Alors frères et sœurs bien-aimés, face au tombeau ouvert, face à ce lieu de ténèbres où est entrée la lumière, laissons la lumière du Saint-Esprit rentrer dans nos vies.
Demandons cette grâce particulière de devenir les témoins d’un Dieu qui nous appelle des ténèbres à son admirable lumière,
Amen !
Références des lectures du jour :
- Livre des Actes des Apôtres 2,42-47.
- Psaume 118(117),2-4.13-15ab.22-24.
- Première lettre de saint Pierre Apôtre 1,3-9.
- Évangile de Jésus-Christ selon saint Jean 20,19-31 :
C’était après la mort de Jésus. Le soir venu, en ce premier jour de la semaine, alors que les portes du lieu où se trouvaient les disciples étaient verrouillées par crainte des Juifs, Jésus vint, et il était là au milieu d’eux. Il leur dit : « La paix soit avec vous ! »
Après cette parole, il leur montra ses mains et son côté. Les disciples furent remplis de joie en voyant le Seigneur.
Jésus leur dit de nouveau : « La paix soit avec vous ! De même que le Père m’a envoyé, moi aussi, je vous envoie. »
Ayant ainsi parlé, il souffla sur eux et il leur dit : « Recevez l’Esprit Saint. À qui vous remettrez ses péchés, ils seront remis ; à qui vous maintiendrez ses péchés, ils seront maintenus. »
Or, l’un des Douze, Thomas, appelé Didyme (c’est-à-dire Jumeau), n’était pas avec eux quand Jésus était venu.

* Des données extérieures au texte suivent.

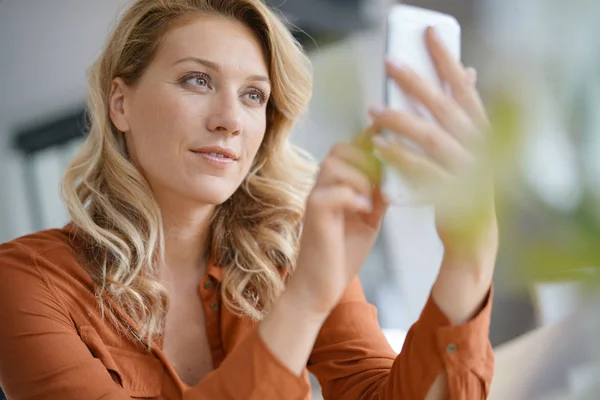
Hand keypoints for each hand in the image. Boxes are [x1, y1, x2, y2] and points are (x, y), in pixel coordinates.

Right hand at [289, 129, 387, 314]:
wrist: (320, 288)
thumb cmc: (342, 255)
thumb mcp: (369, 220)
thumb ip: (379, 196)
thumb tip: (399, 174)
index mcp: (336, 185)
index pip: (350, 148)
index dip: (369, 136)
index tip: (391, 134)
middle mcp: (323, 186)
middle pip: (339, 149)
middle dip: (366, 158)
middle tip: (382, 181)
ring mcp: (315, 199)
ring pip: (333, 165)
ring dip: (359, 177)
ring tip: (371, 200)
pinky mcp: (312, 216)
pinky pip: (329, 193)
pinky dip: (351, 197)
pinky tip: (365, 210)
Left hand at [369, 26, 497, 262]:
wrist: (472, 231)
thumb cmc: (462, 181)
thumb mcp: (466, 145)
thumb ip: (459, 115)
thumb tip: (461, 74)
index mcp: (481, 128)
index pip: (464, 87)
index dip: (447, 60)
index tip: (429, 35)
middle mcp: (478, 145)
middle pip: (444, 107)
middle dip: (415, 83)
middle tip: (389, 63)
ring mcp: (466, 169)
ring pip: (431, 137)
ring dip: (400, 120)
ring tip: (373, 109)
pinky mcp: (451, 193)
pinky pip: (422, 170)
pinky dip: (399, 156)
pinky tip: (378, 145)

Les autres disciples lui disaient :
— « Nous avons vu le Seigneur ! »
Mais il leur déclara :
— « Si je ne vois pas dans ses mains la marque des clous, si je ne mets pas mon doigt dans la marque des clous, si je ne mets pas la main dans son côté, non, je ne croirai pas ! »
Huit jours plus tard, les disciples se trouvaient de nouveau dans la maison, et Thomas était avec eux. Jésus vient, alors que les portes étaient verrouillées, et il était là au milieu d’eux.
Il dit : « La paix soit avec vous ! »
Puis il dit à Thomas :
— « Avance ton doigt ici, et vois mes mains ; avance ta main, et mets-la dans mon côté : cesse d’être incrédule, sois croyant. »
Alors Thomas lui dit :
— « Mon Seigneur et mon Dieu ! »
Jésus lui dit :
— « Parce que tu m’as vu, tu crois. Heureux ceux qui croient sans avoir vu. »
Il y a encore beaucoup d’autres signes que Jésus a faits en présence des disciples et qui ne sont pas écrits dans ce livre. Mais ceux-là ont été écrits pour que vous croyiez que Jésus est le Christ, le Fils de Dieu, et pour qu’en croyant, vous ayez la vie en son nom.